Natürlich kann weder der Kunstwerker noch der Autor dieses Kommentars hier eine das Thema erschöpfende Diskussion mit sicheren Antworten “zum nach Hause nehmen” führen. Dies haben seit der Antike Millionen von Traktaten und Bücher nicht geschafft und es ist auch fürder hin nicht von einer diesbezüglichen Klimax auszugehen, denn wirklicher Glaube und Religio sind jenseits jeglicher Antwort und wenn wir bisweilen oder überhaupt je nur einen Hauch des Lebens- und Seinsrätsels verspüren, sind wir privilegiert. Denn genau dort beginnt die, demokratisch und mit eher seichter Unterhaltung in keiner Weise verhandelbare, sogenannte Spiritualität, deren erstes Gebot heisst: MICH KANN MAN NICHT KAUFEN.
Auf das Werk Nr75 von Mara bezogen heisst dies etwa: Wenn man die Holy Spirit-Bohnen in der Büchse nur noch materiell konsumiert, sind sie bald gegessen und sie werden unwiederbringlich den Weg aller Materialität gegangen sein. Und es wird gewiss nichts nützen, dieses Manko, dieses Loch im Geist mit Geld, Brot und Spielen stopfen zu wollen. Wie sagte doch unter anderem jener JEHUSCHA, oder bei uns JESUS geheissene Meister oder Lehrer oder eben Rabbi, der zornig die Händler aus dem Tempelbereich vertrieb, der betonte, dass eher ein Kamel durch ein Nadelör als ein Reicher (gemeint ist damit der materialistische Geldmensch) in den Himmel komme und der aber gleichwohl auch präzisierte und bezüglich Geld und Steuer forderte, dass man dem Kaiser geben solle, was des Kaisers ist usw.? Er sagte: MEIN REICH IST NICHT VON DIESER WELT.

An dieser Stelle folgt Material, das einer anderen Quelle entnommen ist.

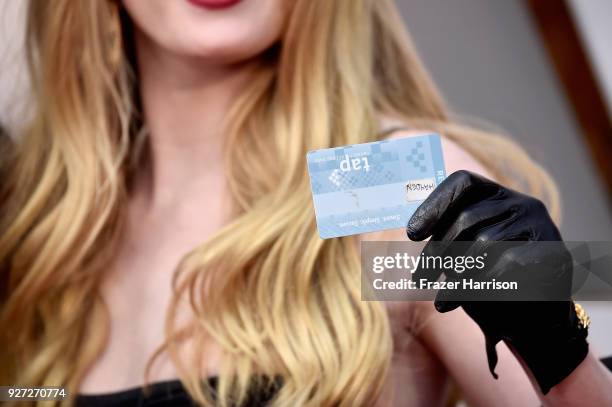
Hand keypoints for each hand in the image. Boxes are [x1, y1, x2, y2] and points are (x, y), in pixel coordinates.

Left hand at [406, 170, 588, 393]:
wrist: (535, 318)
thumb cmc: (489, 278)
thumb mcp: (463, 253)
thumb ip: (444, 236)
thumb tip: (411, 230)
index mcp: (496, 195)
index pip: (463, 183)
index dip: (434, 206)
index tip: (411, 234)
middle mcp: (521, 203)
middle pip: (466, 220)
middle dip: (436, 253)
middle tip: (419, 279)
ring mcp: (540, 226)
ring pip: (484, 243)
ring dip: (455, 274)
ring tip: (439, 298)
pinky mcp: (553, 254)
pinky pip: (506, 266)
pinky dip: (474, 286)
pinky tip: (452, 302)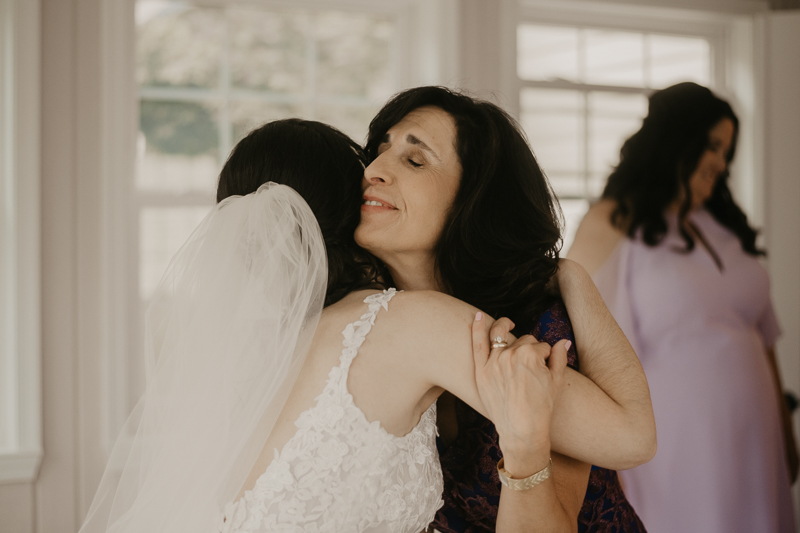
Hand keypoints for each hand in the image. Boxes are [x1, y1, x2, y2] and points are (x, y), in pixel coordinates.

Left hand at [472, 313, 568, 475]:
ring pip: (503, 338)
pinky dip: (478, 327)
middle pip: (523, 341)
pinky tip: (478, 316)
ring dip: (506, 330)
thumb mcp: (557, 381)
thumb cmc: (542, 408)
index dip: (545, 356)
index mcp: (531, 354)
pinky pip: (477, 343)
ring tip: (509, 325)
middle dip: (529, 349)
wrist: (522, 430)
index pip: (540, 346)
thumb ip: (559, 358)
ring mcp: (493, 361)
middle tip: (531, 367)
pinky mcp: (481, 371)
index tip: (545, 369)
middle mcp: (510, 354)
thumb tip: (562, 342)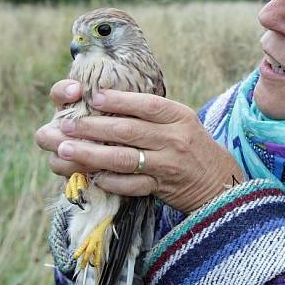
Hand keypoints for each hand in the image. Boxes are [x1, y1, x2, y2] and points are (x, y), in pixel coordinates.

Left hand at [34, 79, 244, 212]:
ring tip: (66, 149)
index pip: (146, 104)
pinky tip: (92, 177)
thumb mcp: (179, 121)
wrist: (217, 179)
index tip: (93, 96)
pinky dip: (110, 181)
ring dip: (91, 154)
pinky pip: (131, 185)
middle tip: (66, 125)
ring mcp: (168, 164)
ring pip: (124, 158)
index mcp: (179, 116)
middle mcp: (175, 138)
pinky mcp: (162, 187)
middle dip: (93, 127)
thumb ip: (150, 112)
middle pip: (128, 131)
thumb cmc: (190, 144)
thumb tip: (105, 99)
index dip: (118, 100)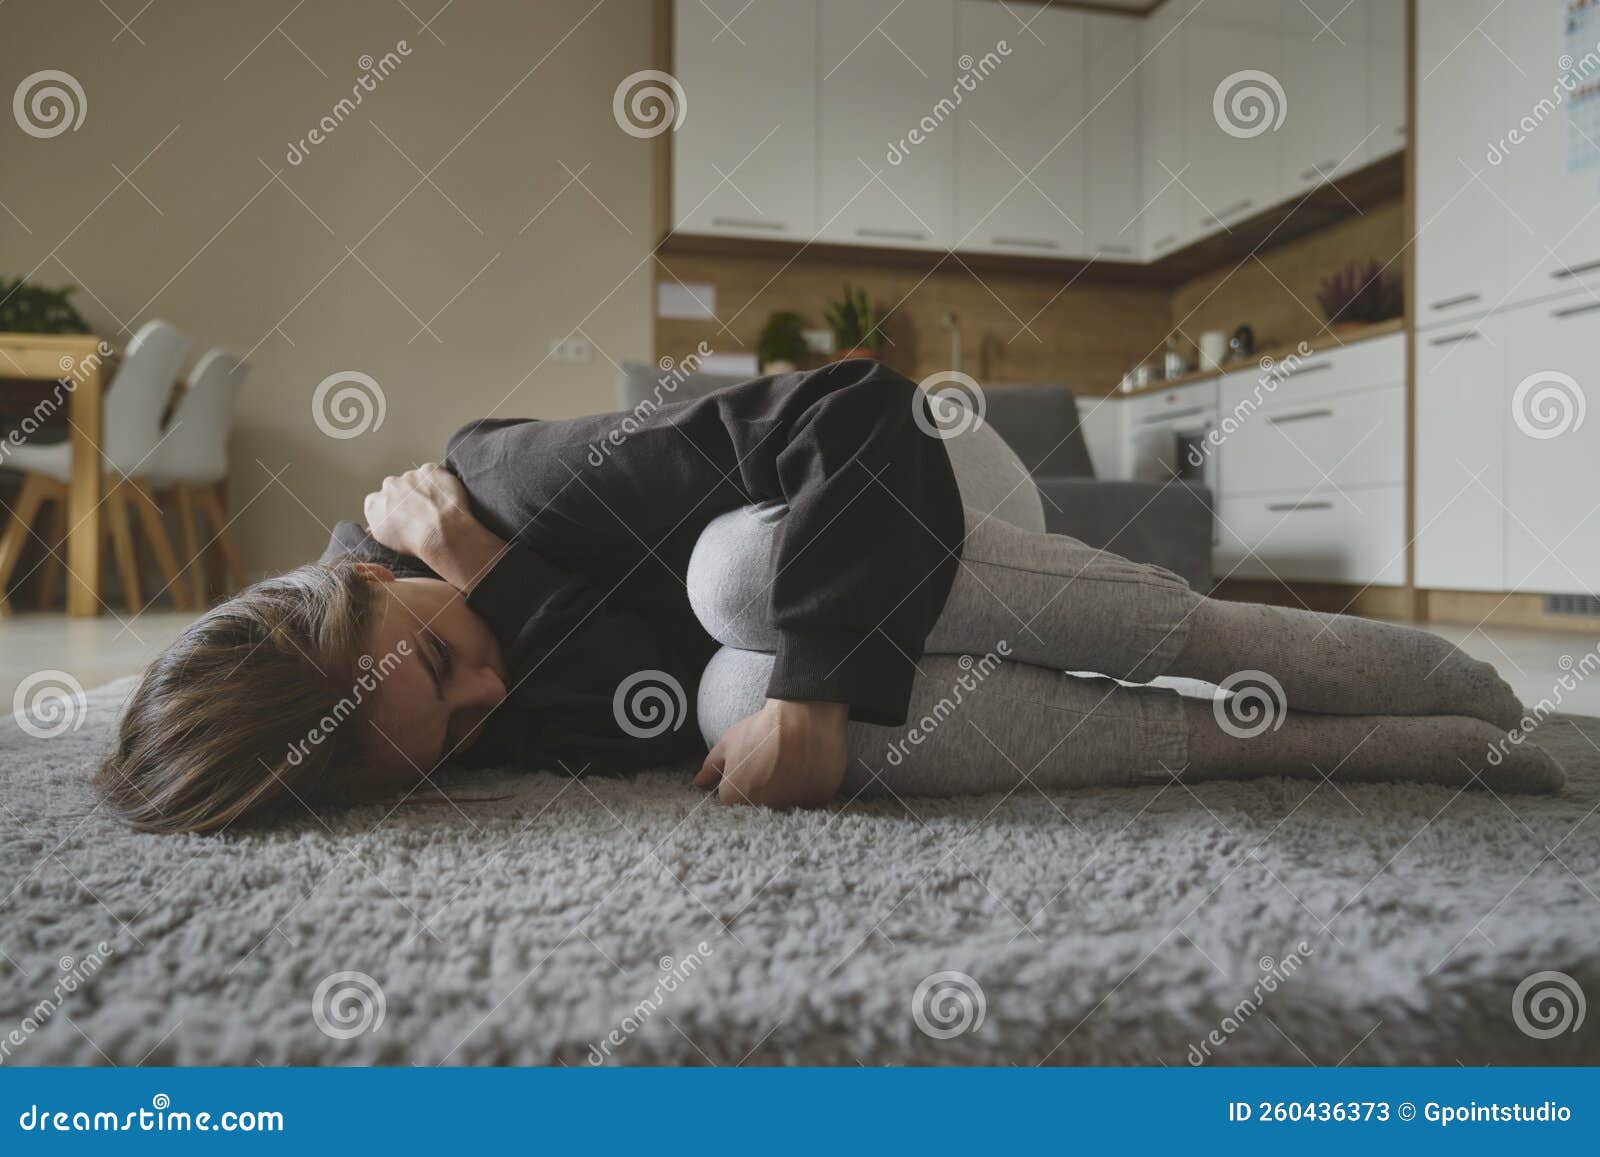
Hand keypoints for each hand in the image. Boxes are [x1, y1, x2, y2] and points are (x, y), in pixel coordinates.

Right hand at [363, 463, 503, 591]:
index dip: (393, 509)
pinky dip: (439, 482)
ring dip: (424, 489)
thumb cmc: (415, 542)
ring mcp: (410, 476)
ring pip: (416, 480)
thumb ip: (378, 526)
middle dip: (407, 496)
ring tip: (436, 507)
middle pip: (397, 487)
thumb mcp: (386, 542)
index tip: (404, 517)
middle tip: (422, 512)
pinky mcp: (429, 470)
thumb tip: (374, 525)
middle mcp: (388, 485)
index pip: (380, 501)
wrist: (441, 533)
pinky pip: (434, 474)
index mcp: (373, 503)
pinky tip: (445, 497)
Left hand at [694, 699, 848, 807]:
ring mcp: (790, 807)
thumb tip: (698, 782)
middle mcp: (761, 808)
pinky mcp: (815, 802)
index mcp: (735, 797)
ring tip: (790, 764)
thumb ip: (711, 766)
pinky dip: (806, 789)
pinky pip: (808, 801)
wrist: (804, 716)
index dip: (742, 781)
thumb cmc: (762, 728)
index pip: (733, 800)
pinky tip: (805, 768)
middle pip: (759, 806)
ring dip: (785, 791)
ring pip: (784, 805)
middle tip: (772, 763)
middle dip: (762, 789)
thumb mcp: (730, 742)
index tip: (752, 766)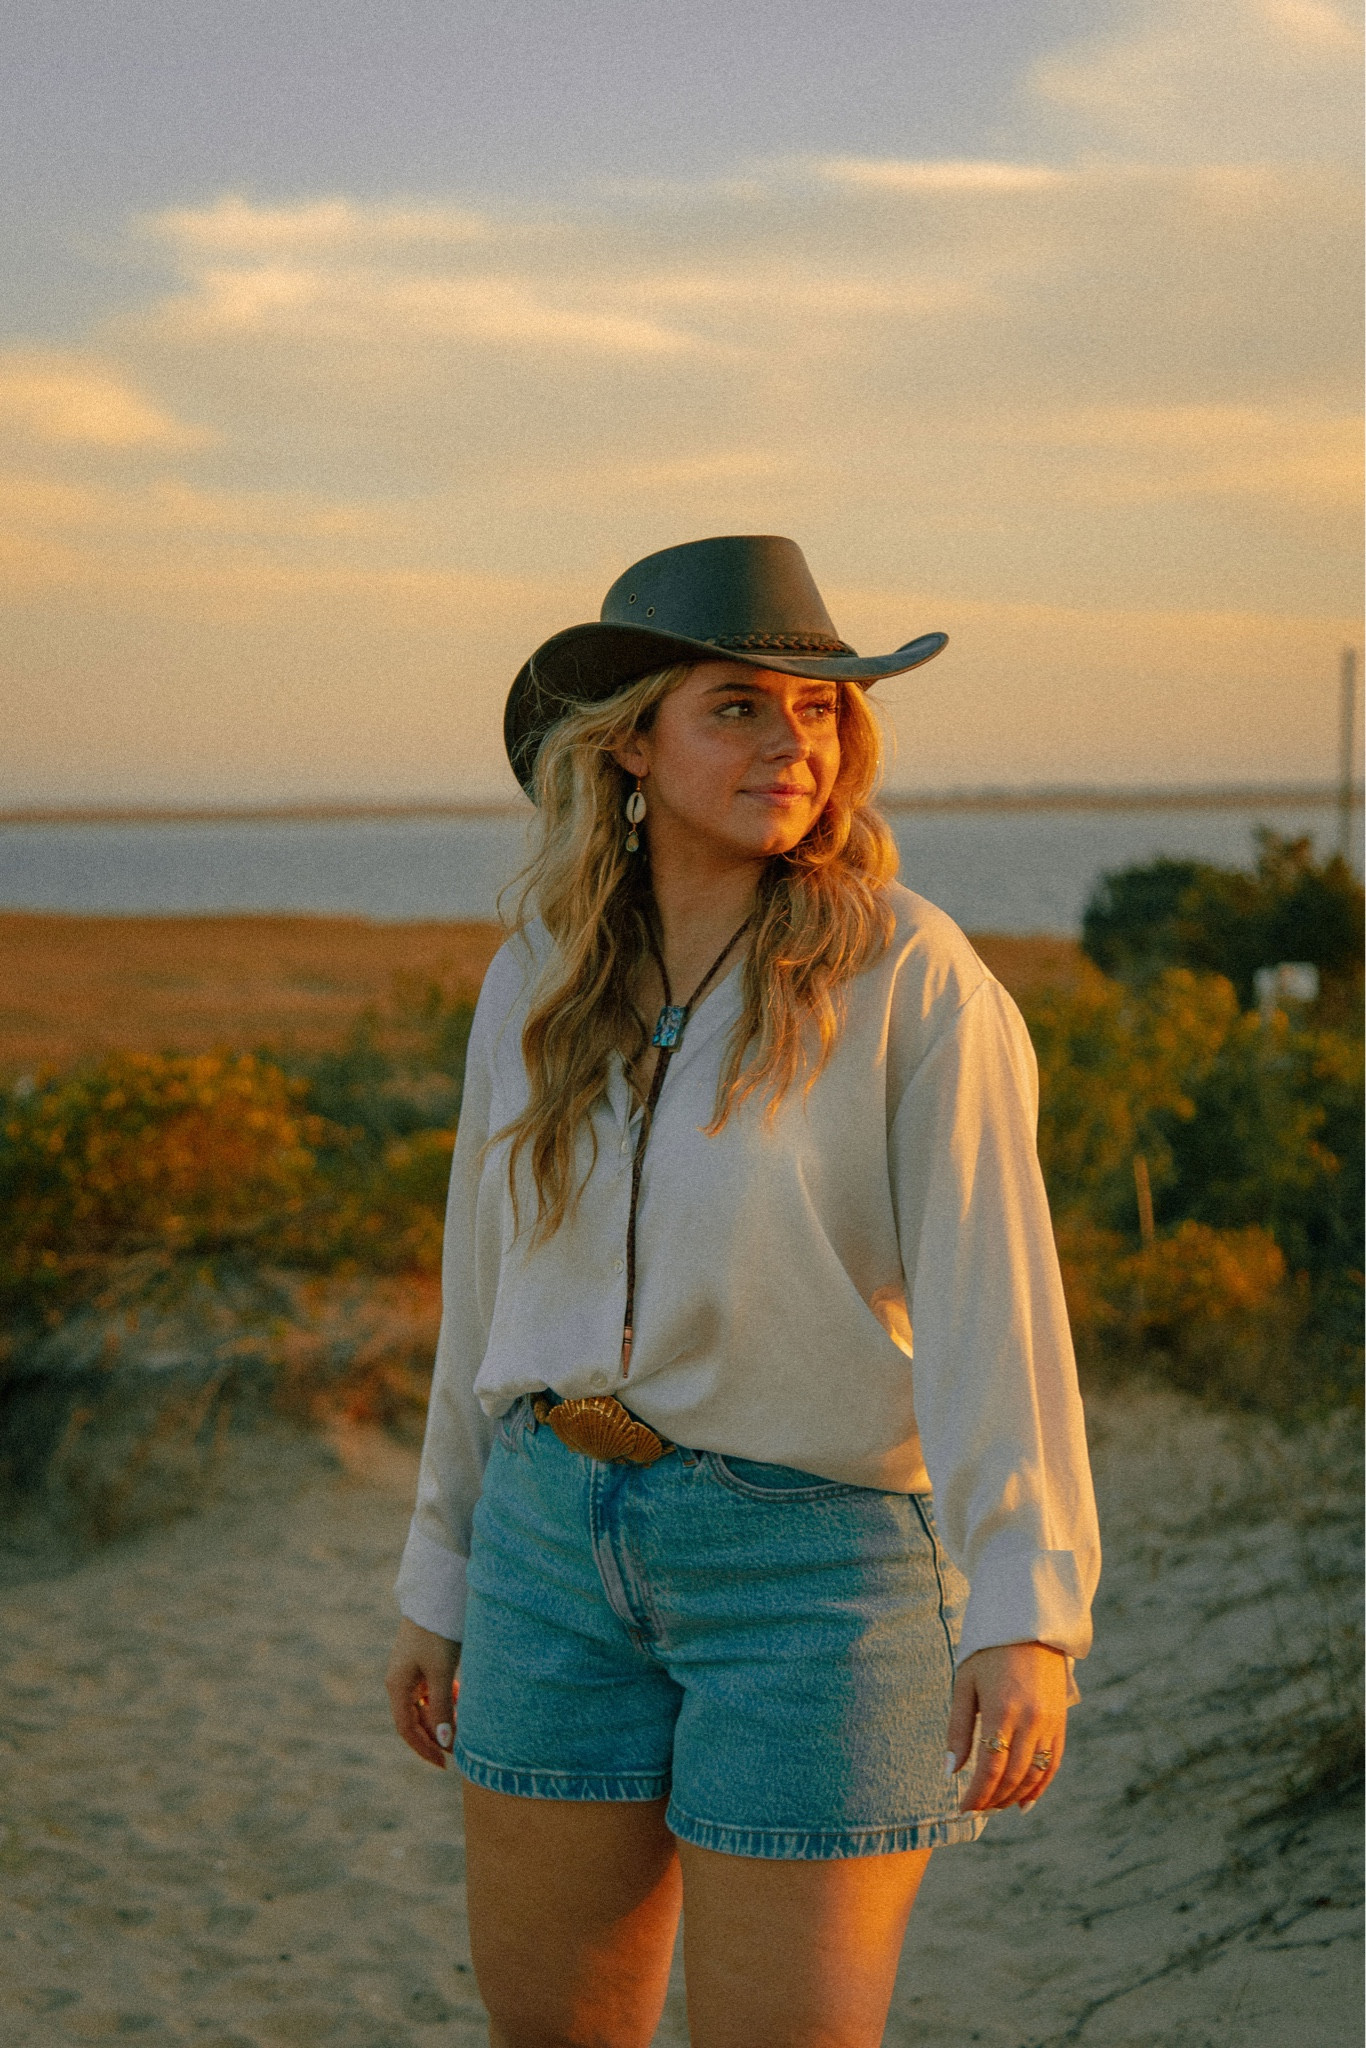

Wenn also Kirche, dann eine, die sich und den Meister aller Meister ernst nimmt und sich nicht schamlos der Angst vor der Schrumpfung und den momentan zunehmend leeren Kirchen beugt und meint, sich nach der DECKE DER OBERFLÄCHLICHKEIT strecken zu müssen. Sie, also diese sich auf verlorenem Posten glaubende Kirche, ist nicht die des Kunstwerkers und sie täte gut daran, sich ein Beispiel am DANIEL IN DER LÖWENGRUBE des alten Testamentes zu nehmen.